The PodDisruptionBudget in Example 10-1 applies to Pods that match its selector and ensures two Pods must be available all the time.

Example 10-1. PodDisruptionBudget
apiVersion: policy/v1beta1
kind: PodDisruptionBudget
metadata:
  name: random-generator-pdb
spec:
  selector:
    matchLabels:                       1
      app: random-generator
  minAvailable: 2                      2
1

Selector to count available Pods.

2

At least two Pods have to be available. You can also specify a percentage, like 80%, to configure that only 20% of the matching Pods might be evicted.

In addition to .spec.minAvailable, there is also the option to use .spec.maxUnavailable, which specifies the number of Pods from that set that can be unavailable after the eviction. But you cannot specify both fields, and PodDisruptionBudget typically applies only to Pods managed by a controller. For Pods not managed by a controller (also referred to as bare or naked Pods), other limitations around PodDisruptionBudget should be considered.

This functionality is useful for quorum-based applications that require a minimum number of replicas running at all times to ensure a quorum. Or maybe when an application is serving critical traffic that should never go below a certain percentage of the total number of instances. It is another Kubernetes primitive that controls and influences the instance management at runtime, and is worth mentioning in this chapter.

Discussion

If your use case requires strong singleton guarantees, you cannot rely on the out-of-application locking mechanisms of ReplicaSets. Kubernetes ReplicaSets are designed to preserve the availability of their Pods rather than to ensure at-most-one semantics for Pods. As a consequence, there are many failure scenarios (e.g., when a node that runs the singleton Pod is partitioned from the rest of the cluster, for example when replacing a deleted Pod instance with a new one) that have two copies of a Pod running concurrently for a short period. If that is not acceptable, use StatefulSets or investigate the in-application locking options that provide you more control over the leader election process with stronger guarantees. The latter would also prevent accidental scaling of Pods by changing the number of replicas.

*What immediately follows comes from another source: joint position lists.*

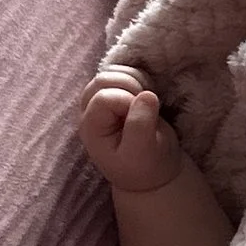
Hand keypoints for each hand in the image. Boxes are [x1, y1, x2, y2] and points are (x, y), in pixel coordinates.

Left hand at [79, 62, 181, 193]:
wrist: (153, 173)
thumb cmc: (145, 167)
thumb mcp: (143, 152)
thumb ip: (140, 125)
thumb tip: (147, 95)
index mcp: (92, 127)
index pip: (105, 98)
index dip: (127, 102)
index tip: (144, 120)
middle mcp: (92, 111)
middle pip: (103, 79)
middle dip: (130, 86)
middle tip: (147, 106)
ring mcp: (103, 101)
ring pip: (113, 72)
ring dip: (136, 80)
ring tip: (148, 101)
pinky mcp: (118, 94)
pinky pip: (125, 73)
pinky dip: (140, 78)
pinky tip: (148, 96)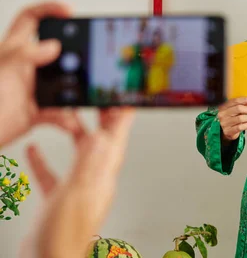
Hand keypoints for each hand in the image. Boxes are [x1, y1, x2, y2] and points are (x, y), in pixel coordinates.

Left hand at [0, 1, 79, 147]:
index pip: (30, 18)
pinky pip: (60, 111)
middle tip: (87, 55)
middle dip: (74, 53)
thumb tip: (54, 45)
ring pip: (63, 83)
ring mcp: (32, 88)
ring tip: (84, 92)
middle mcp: (25, 66)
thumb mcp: (4, 70)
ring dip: (75, 91)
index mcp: (13, 49)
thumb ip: (28, 54)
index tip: (69, 11)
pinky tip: (71, 121)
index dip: (49, 9)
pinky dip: (67, 118)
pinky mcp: (37, 110)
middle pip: (56, 50)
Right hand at [20, 108, 134, 257]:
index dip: (122, 114)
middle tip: (99, 97)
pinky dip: (45, 160)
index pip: (117, 138)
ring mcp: (77, 190)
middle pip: (102, 140)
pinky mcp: (59, 200)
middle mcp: (94, 180)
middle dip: (102, 117)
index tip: (125, 94)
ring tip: (67, 115)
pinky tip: (35, 150)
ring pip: (79, 154)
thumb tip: (103, 135)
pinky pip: (54, 174)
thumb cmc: (63, 238)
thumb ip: (88, 164)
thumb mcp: (76, 194)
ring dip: (74, 133)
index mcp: (103, 176)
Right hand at [217, 97, 246, 141]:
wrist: (224, 132)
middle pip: (238, 108)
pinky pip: (240, 127)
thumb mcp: (233, 111)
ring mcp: (224, 123)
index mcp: (223, 106)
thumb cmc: (231, 119)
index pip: (236, 101)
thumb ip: (240, 105)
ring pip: (240, 118)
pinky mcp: (228, 131)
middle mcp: (222, 114)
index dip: (246, 100)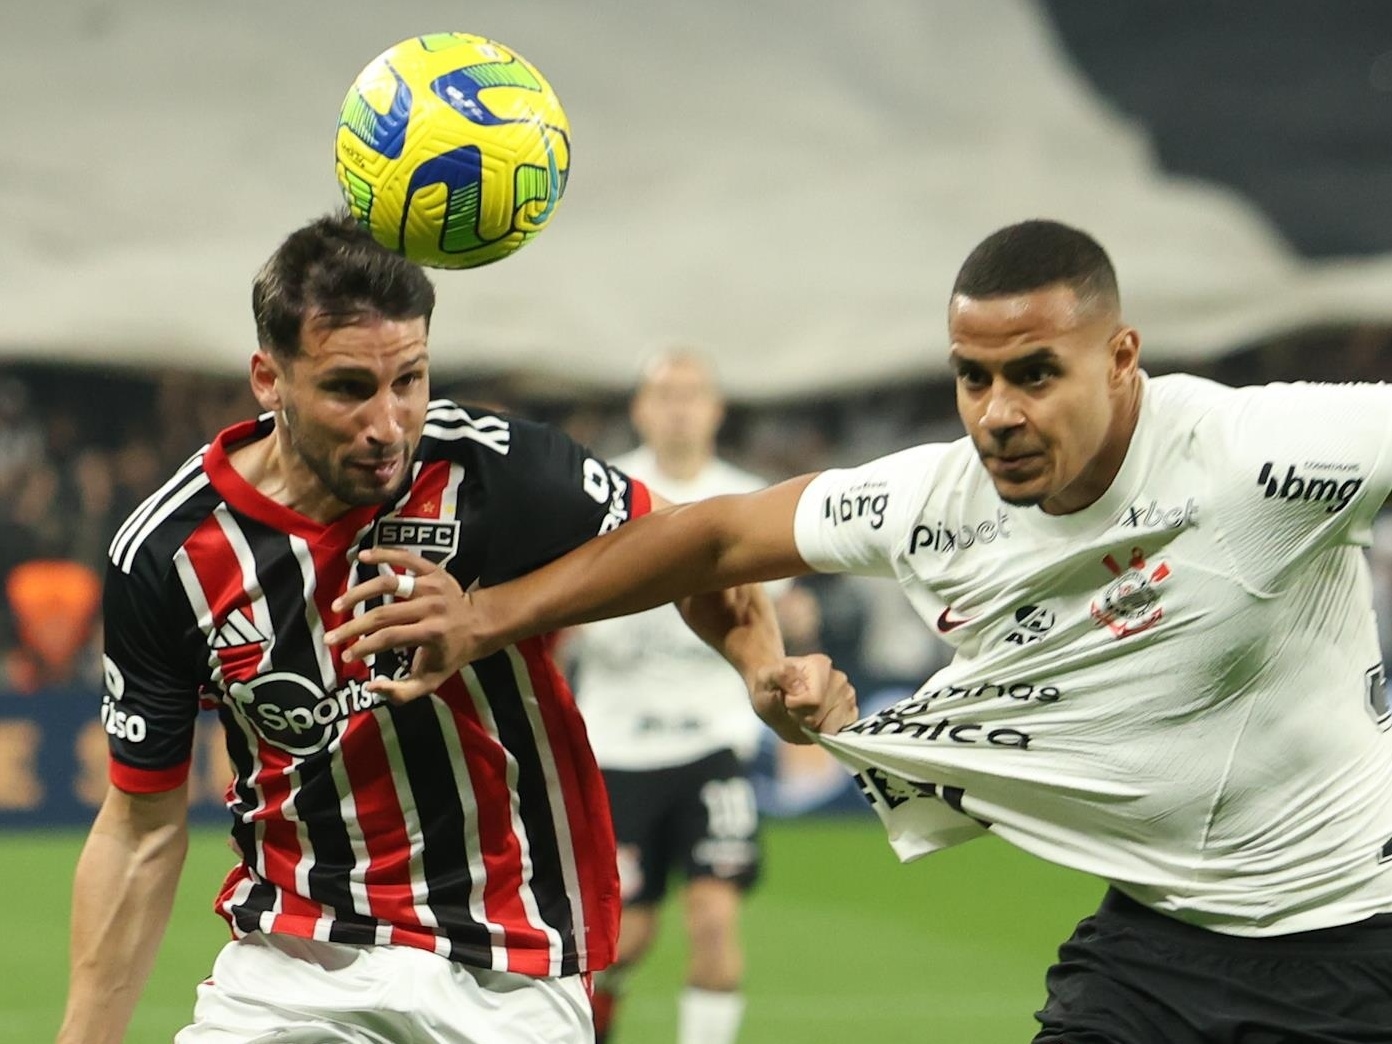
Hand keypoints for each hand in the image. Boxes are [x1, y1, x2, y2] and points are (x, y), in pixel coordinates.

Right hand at [325, 547, 481, 703]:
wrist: (478, 624)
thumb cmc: (450, 654)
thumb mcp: (432, 681)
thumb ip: (402, 692)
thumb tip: (371, 687)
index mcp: (432, 633)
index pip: (389, 638)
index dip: (364, 647)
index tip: (346, 657)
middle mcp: (432, 607)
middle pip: (383, 614)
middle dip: (353, 627)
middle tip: (331, 636)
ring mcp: (432, 585)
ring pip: (389, 583)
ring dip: (359, 593)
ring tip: (338, 605)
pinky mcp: (433, 570)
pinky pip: (406, 557)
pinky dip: (384, 554)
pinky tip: (362, 556)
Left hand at [748, 653, 856, 744]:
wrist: (777, 691)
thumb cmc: (770, 685)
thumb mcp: (764, 678)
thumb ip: (780, 677)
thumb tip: (799, 687)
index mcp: (820, 665)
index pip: (813, 701)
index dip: (795, 707)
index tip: (786, 700)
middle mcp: (839, 678)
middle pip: (822, 716)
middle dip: (803, 718)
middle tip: (792, 709)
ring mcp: (848, 696)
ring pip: (833, 727)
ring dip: (814, 726)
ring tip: (803, 713)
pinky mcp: (851, 712)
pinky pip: (842, 731)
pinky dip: (826, 731)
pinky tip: (816, 720)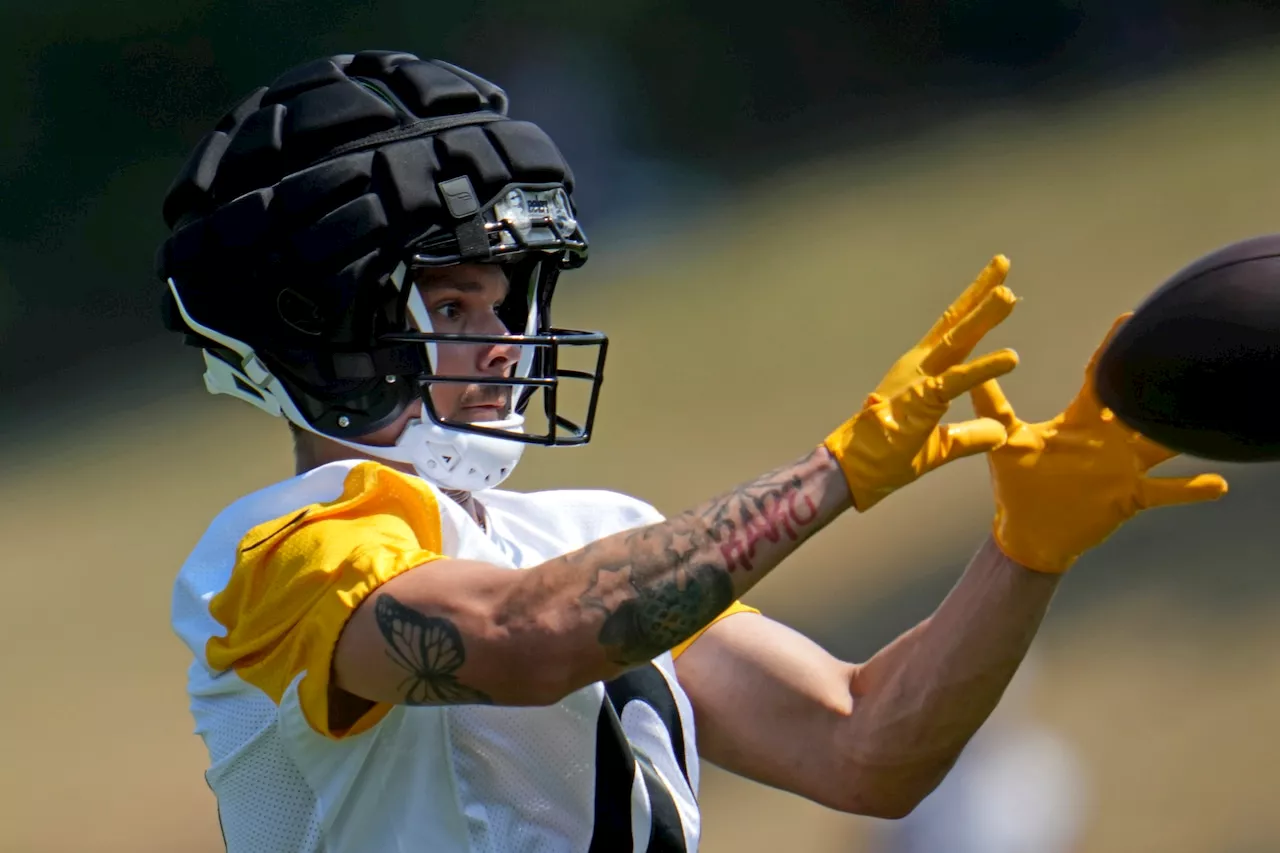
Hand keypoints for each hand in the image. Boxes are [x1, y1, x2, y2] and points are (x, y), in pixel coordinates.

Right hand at [825, 255, 1019, 510]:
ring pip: (957, 341)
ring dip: (983, 317)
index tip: (998, 285)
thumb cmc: (886, 456)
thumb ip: (970, 436)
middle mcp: (919, 367)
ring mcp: (920, 380)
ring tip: (1008, 295)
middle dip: (980, 293)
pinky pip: (959, 380)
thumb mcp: (940, 448)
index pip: (954, 333)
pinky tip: (1013, 357)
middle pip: (956, 323)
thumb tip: (1000, 433)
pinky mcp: (923, 400)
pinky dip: (986, 367)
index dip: (975, 307)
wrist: (853, 470)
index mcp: (921, 372)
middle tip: (1002, 263)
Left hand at [972, 314, 1229, 572]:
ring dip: (1184, 431)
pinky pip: (1167, 491)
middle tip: (1181, 353)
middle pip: (1138, 402)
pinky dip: (1191, 488)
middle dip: (1156, 381)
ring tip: (1209, 414)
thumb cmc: (1017, 483)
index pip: (1101, 377)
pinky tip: (1219, 483)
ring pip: (1162, 442)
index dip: (1113, 349)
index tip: (1127, 318)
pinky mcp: (1130, 496)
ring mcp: (1123, 466)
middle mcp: (1109, 438)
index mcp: (1081, 421)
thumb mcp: (1005, 441)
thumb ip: (991, 407)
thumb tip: (967, 371)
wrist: (1027, 530)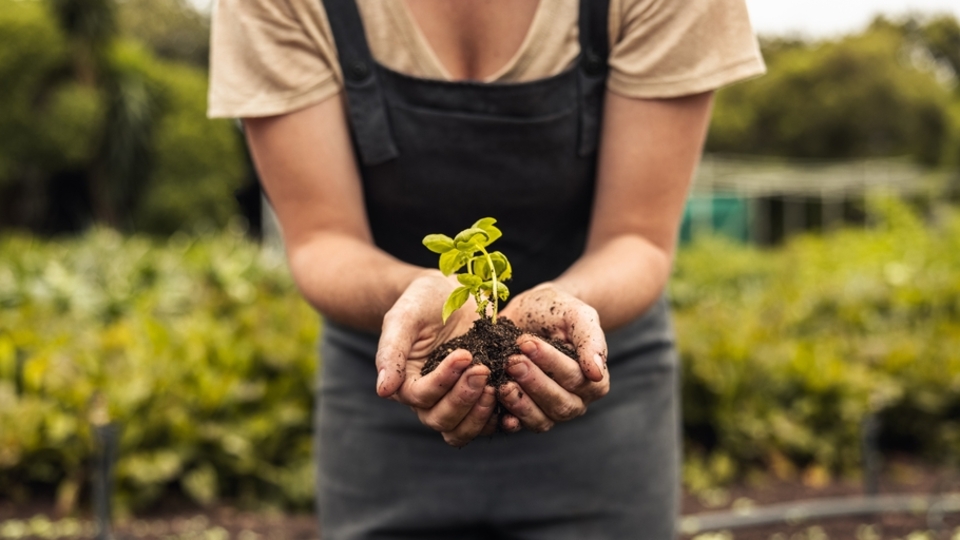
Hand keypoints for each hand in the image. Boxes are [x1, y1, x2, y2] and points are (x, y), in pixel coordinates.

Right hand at [375, 271, 497, 446]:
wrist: (449, 294)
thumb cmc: (421, 302)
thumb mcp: (403, 318)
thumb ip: (391, 351)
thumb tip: (383, 391)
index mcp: (406, 383)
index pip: (421, 397)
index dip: (443, 381)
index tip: (464, 354)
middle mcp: (430, 400)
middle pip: (442, 420)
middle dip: (463, 399)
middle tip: (482, 369)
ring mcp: (456, 401)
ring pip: (463, 430)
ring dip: (480, 414)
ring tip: (497, 386)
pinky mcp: (480, 398)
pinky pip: (488, 422)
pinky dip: (500, 417)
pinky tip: (513, 396)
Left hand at [497, 283, 608, 431]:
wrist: (530, 312)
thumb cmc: (557, 311)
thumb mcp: (577, 314)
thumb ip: (591, 339)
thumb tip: (596, 373)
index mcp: (594, 380)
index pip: (575, 378)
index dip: (550, 363)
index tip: (527, 343)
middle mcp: (575, 401)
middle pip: (560, 403)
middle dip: (534, 383)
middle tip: (512, 361)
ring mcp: (550, 411)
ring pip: (541, 419)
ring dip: (520, 403)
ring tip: (502, 383)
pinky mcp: (525, 414)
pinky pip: (519, 425)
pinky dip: (508, 419)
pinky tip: (495, 406)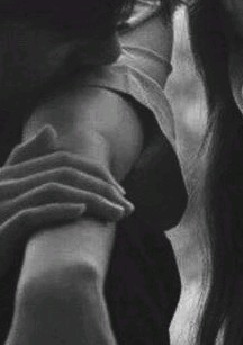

In other scenarios, only a part of a containerized application should be a singleton. For example, there might be a containerized application that provides an HTTP endpoint that is safe to scale to multiple instances, but also a polling component that must be a singleton. Using the out-of-application locking approach would prevent scaling the whole service. Also, as a consequence, we either have to split the singleton component in its deployment unit to keep it a singleton (good in theory, but not always practical and worth the overhead) or use the in-application locking mechanism and lock only the component that has to be a singleton. This would allow us to scale the whole application transparently, have HTTP endpoints scaled, and have other parts as active-passive singletons.